He did list the price but it was elsewhere so here is the qoute to help this discussion.

John


----------



## valleyfolk (Nov 14, 2006)

valleyfolk said:


> FURTHER UPDATE.
> 
> Talked with the salesman..............better than most.
> 
> ...


SORRY!!!

I guess my edit did not take..................I had said it is 11,800 including tax. I can't find another like it that is that reasonable.


----------



## tdvffjohn (Mar 10, 2005)

http://www.rvusa.com/rvinventory_item.asp?id=304411

http://www.ehlersrv.com/database/inventory...m.asp?id=304411

http://www.stevesrv.com/Outback/2003/27RBS.html#swap

I can see what you mean by the price.....too good to be true?

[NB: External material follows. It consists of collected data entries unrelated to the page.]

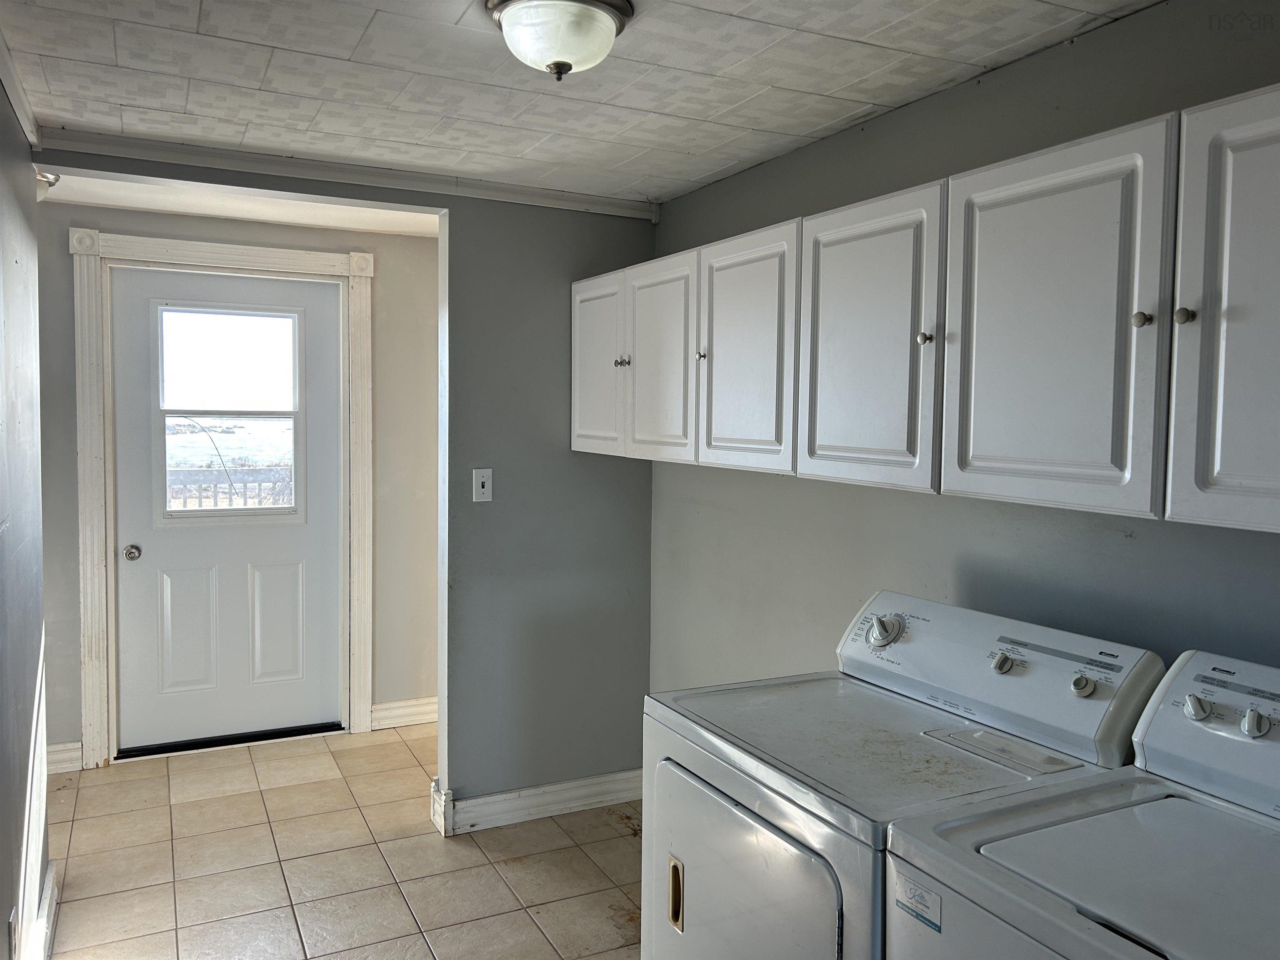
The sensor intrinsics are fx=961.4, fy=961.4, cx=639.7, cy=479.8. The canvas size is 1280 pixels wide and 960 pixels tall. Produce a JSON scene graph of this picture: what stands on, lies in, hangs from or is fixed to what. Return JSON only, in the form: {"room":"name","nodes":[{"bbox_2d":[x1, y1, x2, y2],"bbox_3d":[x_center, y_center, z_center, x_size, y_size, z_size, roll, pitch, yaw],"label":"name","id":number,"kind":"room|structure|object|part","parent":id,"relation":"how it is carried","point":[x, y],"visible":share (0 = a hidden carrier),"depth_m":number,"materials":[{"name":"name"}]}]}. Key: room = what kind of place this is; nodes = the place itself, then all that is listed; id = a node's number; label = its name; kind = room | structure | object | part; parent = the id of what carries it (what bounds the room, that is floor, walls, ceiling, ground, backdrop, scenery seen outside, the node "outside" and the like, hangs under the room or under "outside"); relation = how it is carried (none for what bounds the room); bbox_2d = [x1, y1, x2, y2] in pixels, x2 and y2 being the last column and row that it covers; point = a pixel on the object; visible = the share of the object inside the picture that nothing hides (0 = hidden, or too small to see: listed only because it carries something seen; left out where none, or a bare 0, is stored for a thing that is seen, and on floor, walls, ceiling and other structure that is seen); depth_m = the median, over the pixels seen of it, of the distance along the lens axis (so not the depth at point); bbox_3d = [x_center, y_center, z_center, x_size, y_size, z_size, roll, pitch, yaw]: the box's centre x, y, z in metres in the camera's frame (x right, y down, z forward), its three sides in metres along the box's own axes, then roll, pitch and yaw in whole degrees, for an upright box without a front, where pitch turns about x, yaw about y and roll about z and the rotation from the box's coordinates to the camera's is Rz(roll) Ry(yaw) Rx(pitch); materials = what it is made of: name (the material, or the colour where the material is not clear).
{"room":"laundry room","nodes":[
{"label":"laundry room","id":0,"kind":"room"},
{"bbox_2d":[0,76,50,959],"bbox_3d":[-0.981,0.245,1.126,0.130,2.341,4.111,-1,4,-27],"label":"left wall","id":1,"kind":"structure","parent":0,"point":[9,861],"depth_m":2.41,"materials":[{"name":"grey paint"}]},
{"bbox_2d":[6,907,18,959],"bbox_3d":[-1.429,1.048,2.194,0.010,0.119,0.071,-1,4,-27],"label":"wall socket","id":2,"kind":"object","parent":1,"relation":"attached to","point":[11,931],"visible":0.98,"depth_m":2.17,"materials":[{"name":"white"}]},
{"bbox_2d":[0,28,41,150],"bbox_3d":[-1.041,-0.908,1.363,0.048,0.072,3.220,-1,4,-27],"label":"crown molding","id":3,"kind":"structure","parent":1,"relation":"attached to","point":[14,101],"depth_m":2.46,"materials":[{"name":"white paint"}]},
{"bbox_2d":[19,861,56,959],"bbox_3d":[-1.054,1.330,1.454,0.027,0.127,3.531,-1,4,-27],"label":"baseboard","id":4,"kind":"structure","parent":1,"relation":"attached to","point":[48,893],"depth_m":2.67,"materials":[{"name":"white paint"}]},
{"bbox_2d":[35,169,60,199],"bbox_3d":[-2.093,-1.032,3.338,0.140,0.126,0.135,-1,4,-27],"label":"ceiling light","id":5,"kind":"object","parent":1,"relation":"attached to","point":[51,181],"visible":0.44,"depth_m":3.32,"materials":[{"name":"metal"}]},
{"bbox_2d":[35,201,439,769],"bbox_3d":[-1.748,0.029,4.398,2.435,2.386,0.130,-1,4,-27],"label":"hallway wall","id":6,"kind":"structure","parent":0,"point":[75,706],"depth_m":4.53,"materials":[{"name":"paint"}]},
{"bbox_2d":[46,740,82,773],"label":"baseboard","id":7,"kind":"structure","parent":6,"relation":"attached to","point":[59,756],"depth_m":4.03,"materials":[{"name":"white paint"}]},
{"bbox_2d":[67,226,374,770],"bbox_3d":[-1.824,0.077,4.319,1.205,2.272,0.153,-1,4,-27],"label":"door frame","id":8,"kind":"structure","parent":6,"relation":"attached to","point":[343,267],"depth_m":4.17,"materials":[{"name":"white paint"}]},
{"bbox_2d":[109,266,342,754],"bbox_3d":[-1.848,0.147,4.365,0.937,2.100,0.113,-1,4,-27],"label":"door","id":9,"kind":"structure","parent":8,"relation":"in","point":[329,342],"depth_m":4.37,"materials":[{"name":"white paint"}]},
{"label":"panel","id":10,"kind":"part","parent":9,"relation":"part of","materials":[{"name":"white paint"}]},
{"bbox_2d":[150,300,302,521],"bbox_3d":[-1.900,-0.317,4.458,0.673,0.989,0.063,-1,4,-27],"label":"door window","id":11,"kind":"structure","parent":9,"relation":"in","point":[176,412],"depth_m":4.44,"materials":[{"name":"clear glass"}]},
{"bbox_3d":[-1.699,0.685,4.480,0.227,0.559,0.054,-1,4,-27],"label":"panel","id":12,"kind":"part","parent":9,"relation":"part of","materials":[{"name":"white paint"}]},
{"bbox_2d":[369,696,437,729],"bbox_3d":[-0.979,1.139,4.772,0.766,0.126,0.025,-1,4,-27],"label":"baseboard","id":13,"kind":"structure","parent":6,"relation":"attached to","point":[412,719],"depth_m":4.67,"materials":[{"name":"white paint"}]},
{"bbox_2d":[37,175,441,237],"bbox_3d":[-1.456,-1.167,3.818,2.157,0.104,1.250,-1,4,-27],"label":"hallway ceiling","id":14,"kind":"structure","parent":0,"point":[160,208],"depth_m":3.97,"materials":[{"name":"white paint"}]},
{"bbox_2d":[38,721,641,959],"bbox_3d":[-0.328,1.412,2.112,3.087,0.088,5.894,-1,4,-27],"label":"tile floor","id":15,"kind":"structure","parent":0,"point":[616,840],"depth_m":3.23,"materials":[{"name":"beige tile"}]},
{"bbox_2d":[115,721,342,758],"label":"door threshold","id":16,"kind":"object","parent":15,"relation":"on","point":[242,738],"visible":0.94,"depth_m":4.37,"materials":[{"name":"black metal"}]},
{"bbox_2d":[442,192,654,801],"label":"middle wall","id":17,"kind":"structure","parent":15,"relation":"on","point":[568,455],"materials":[{"name":"grey paint"}]},
{"bbox_2d":[472,468,493,501],"bbox_3d":[-0.569,0.020,3.479,0.070,0.117,0.018,-1,4,-27],"label":"light switch","id":18,"kind":"object","parent":17,"relation":"attached to","point":[486,490],"visible":0.98,"depth_m":3.48,"materials":[{"name":"white plastic"}]},
{"bbox_2d":[639,592,1166,959],"bbox_3d":[0.467,0.848,1.928,0.715,1.116,0.739,-1,4,-27],"label":"dryer","id":19,"kind":"object","parent":15,"relation":"on","point":[830,813],"visible":0.79,"depth_m":1.81,"materials":[{"name":"white metal"}]},
{"bbox_3d":[0.069,0.840,1.941,0.023,0.121,0.043,-1,4,-27],"label":"handle","id":20,"kind":"part","parent":19,"relation":"part of","materials":[{"name":"gold metal"}]},
{"bbox_3d":[0.170,0.857,1.822,0.085,0.541,0.568,-1,4,-27],"label":"dryer door","id":21,"kind":"part","parent":19,"relation":"part of","materials":[{"name":"metal"}]},
{"bbox_3d":[0.542,0.339,2.172,0.068,0.068,0.082,-1,4,-27],"label":"dial","id":22,"kind":"part","parent":19,"relation":"part of","materials":[{"name":"plastic"}]},
{"bbox_3d":[0.730,0.370,1.952,0.036,0.038,0.039,-1,4,-27],"label":"knob","id":23,"kind":"part","parent":19,"relation":"part of","materials":[{"name":"plastic"}]},
{"bbox_3d":[0.819,0.379,1.792,0.033,0.038,0.036,-1,4,-27],"label":"knob","id":24,"kind":"part","parent":19,"relation":"part of","materials":[{"name":"plastic"}]},
{"bbox_2d":[883,640,1279,959],"bbox_3d":[0.839,0.876,1.279,0.734,1.123,0.738,-1,4,-27],"label":"washing machine","id":25,"kind":"object","parent":15,"relation":"on","point":[1122,834],"visible":1,"depth_m":1.36,"materials":[{"name":"white metal"}]},
{"bbox_2d":[894,870,942,933],"bbox_3d":[0.402,0.612,1.389,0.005,0.052,0.085,-1,4,-27],"label":"sticker","id":26,"kind":"object","parent":25,"relation":"attached to","point":[910,888],"visible":0.98,"depth_m":1.39,"materials":[{"name":"white paper"}]},
{"bbox_3d":[0.914,0.375,1.593,0.036,0.043,0.041,-1,4,-27],"label":"knob","id":27,"kind":"part","parent":25,"relation":"part of","materials":[{"name":"plastic"}]},
{"bbox_3d":[0.973,0.385,1.536,0.033,0.043,0.038,-1,4,-27],"label":"knob","id":28,"kind":"part","parent":25,"relation":"part of","materials":[{"name":"plastic"}]},
{"bbox_2d":[25,126,659,219],"bbox_3d":[-0.892,-1.028,3.253,1.862,0.060,0.051,-1,4,-27],"label":"crown molding","id":29,"kind":"structure","parent":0,"point":[616,208],"depth_m":3.16,"materials":[{"name":"white paint"}]},
{"bbox_2d":[434,767,643,835],"bbox_3d":[-0.304,1.211,3.671,0.913,0.120,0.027,-1,4,-27],"label":"baseboard","id":30,"kind":"structure","parent":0,"point":[544,789],"depth_m":3.62,"materials":[{"name":"white paint"}]},
{"bbox_2d":[0,0,1159,209],"bbox_3d":[-0.052,-0.981,1.573,2.458,0.103,4.024,-1,4,-27],"label":"ceiling","id":31,"kind":"structure","parent":0,"point":[462,6],"depth_m":2.33,"materials":[{"name":"white tile"}]},
{"bbox_2d":[482,0,634,80],"bbox_3d":[-0.167,-0.891,1.967,0.308,0.148,0.307,-1,4,-27],"label":"ceiling light","id":32,"kind":"object","parent":31,"relation":"attached to","point":[600,20],"visible":0.98,"depth_m":1.90,"materials":[{"name":"white glass"}]},
{"bbox_2d":[646,0,1279,707],"bbox_3d":[0.995,0.210,2.029,0.126,2.331,4.329,-1,4,-27],"label":"right wall","id":33,"kind":"structure","parent":0,"point":[817,208],"depth_m":2.37,"materials":[{"name":"grey paint"}]},
{"bbox_2d":[572,85,1276,538],"bbox_3d":[0.580,-0.301,2.348,0.398,0.624,3.138,-1,4,-27],"label":"upper cabinets","id":34,"kind":"object","parent":33,"relation":"attached to","point":[971,447],"visible":0.99,"depth_m":1.77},
{"bbox_3d":[-0.156,-0.362,3.341,0.053,0.629,0.409,-1,4,-27],"label":"cabinet door","id":35,"kind":"part","parent":34,"relation":"part of","materials":[{"name":"white paint"}]},
{"bbox_3d":[-0.062,-0.387,3.183,0.034,0.033,0.033,-1,4,-27],"label":"knob","id":36,"kind":"part","parent":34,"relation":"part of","materials":[{"name":"silver metal"}]},
{"bbox_3d":[0.046,-0.342,2.987,0.052,0.634,0.400,-1,4,-27],"label":"cabinet door","id":37,"kind":"part","parent":34,"relation":"part of","materials":[{"name":"white wood"}]},
{"bbox_3d":[0.174,-0.352,2.745,0.027,0.029,0.029,-1,4,-27],"label":"knob","id":38,"kind":"part","parent":34,"relation":"part of","materials":[{"name":"silver metal"}]},
{"bbox_3d":[0.261,-0.313,2.543,0.049,0.642,0.417,-1,4,-27],"label":"cabinet door","id":39,"kind":"part","parent":34,"relation":"part of","materials":[{"name":"white paint"}]},
{"bbox_3d":[0.477,-0.275,2.110,0.052,0.643,0.406,-1,4,-27],"label":"cabinet door","id":40,"kind":"part","parent":34,"relation":"part of","materials":[{"name":"white paint"}]},
{"bbox_3d":[0.584,-0.289,1.980,0.028,0.031,0.029,-1,4,-27],"label":"knob","id":41,"kind":"part","parent":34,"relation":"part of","materials":[{"name":"metal"}]},
{"bbox_3d":[0.706,-0.251,1.701,0.051,0.653,0.398,-1,4,-27],"label":"cabinet door","id":42,"kind":"part","parent":34,"relation":"part of","materials":[{"name":"white paint"}]},
{"bbox_3d":[0.812,-0.258,1.561,0.026,0.027,0.026,-1,4,-27],"label":"knob","id":43,"kind":"part","parent":34,"relation":"part of","materials":[{"name":"metal"}]},
{"bbox_3d":[0.851,-0.254,1.509,0.025,0.027,0.026,-1,4,-27],"label":"knob","id":44,"kind":"part","parent":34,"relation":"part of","materials":[{"name":"metal"}]},
{"bbox_3d":[0.909,-0.211,1.361,0.051,0.652,0.335,-1,4,-27],"label":"cabinet door","id":45,"kind":"part","parent":34,"relation":"part of","materials":[{"name":"white paint"}]},
{"label":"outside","id":46,"kind":"structure","parent":0,"visible":0},
{"label":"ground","id":47,"kind":"structure","parent":46,"visible":0},
{"bbox_2d":[164,465,294,510],"bbox_3d":[-2.909,0.307,6.732,3.658,0.901,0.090,-1,4,-27],"label":"railing","id":48,"kind":"object","parent":47,"relation":"on","point":[274,482],"visible":0.25,"depth_m":6.71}
]}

It is a long ride , but I would maybe consider a weekend getaway to get it out of your system or see first hand that it is a good move. The ride if the trailer is OK is worth the money saved and if it is not, the ride was worth finding that out too.


----------



## valleyfolk (Nov 14, 2006)

tdvffjohn said:


> http://www.rvusa.com/rvinventory_item.asp?id=304411
> 
> http://www.ehlersrv.com/database/inventory...m.asp?id=304411
> 
> ...


Not really as far as you think John. We are going back to the old stomping grounds for xmas which gets us within 200 miles of the unit. Well worth the out of the way run, I think.

Kurt


----------